Recorded information:
****************************************

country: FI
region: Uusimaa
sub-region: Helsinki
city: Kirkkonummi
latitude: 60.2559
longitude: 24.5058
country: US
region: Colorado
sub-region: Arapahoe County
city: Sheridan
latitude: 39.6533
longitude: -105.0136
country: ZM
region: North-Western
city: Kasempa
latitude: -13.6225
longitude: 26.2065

****************************************

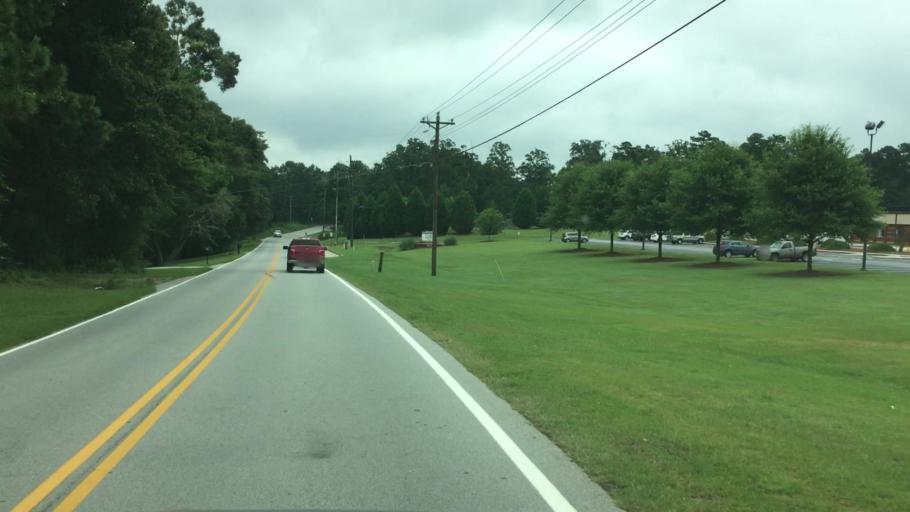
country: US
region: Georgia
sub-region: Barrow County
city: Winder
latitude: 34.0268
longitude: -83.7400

****************************************

Return the lines between the one holding "country: FI" and the one holding "latitude: -13.6225", both included, unchanged.

country: FI
region: Uusimaa
sub-region: Helsinki
city: Kirkkonummi
latitude: 60.2559
longitude: 24.5058
country: US
region: Colorado
sub-region: Arapahoe County
city: Sheridan
latitude: 39.6533
longitude: -105.0136
country: ZM
region: North-Western
city: Kasempa
latitude: -13.6225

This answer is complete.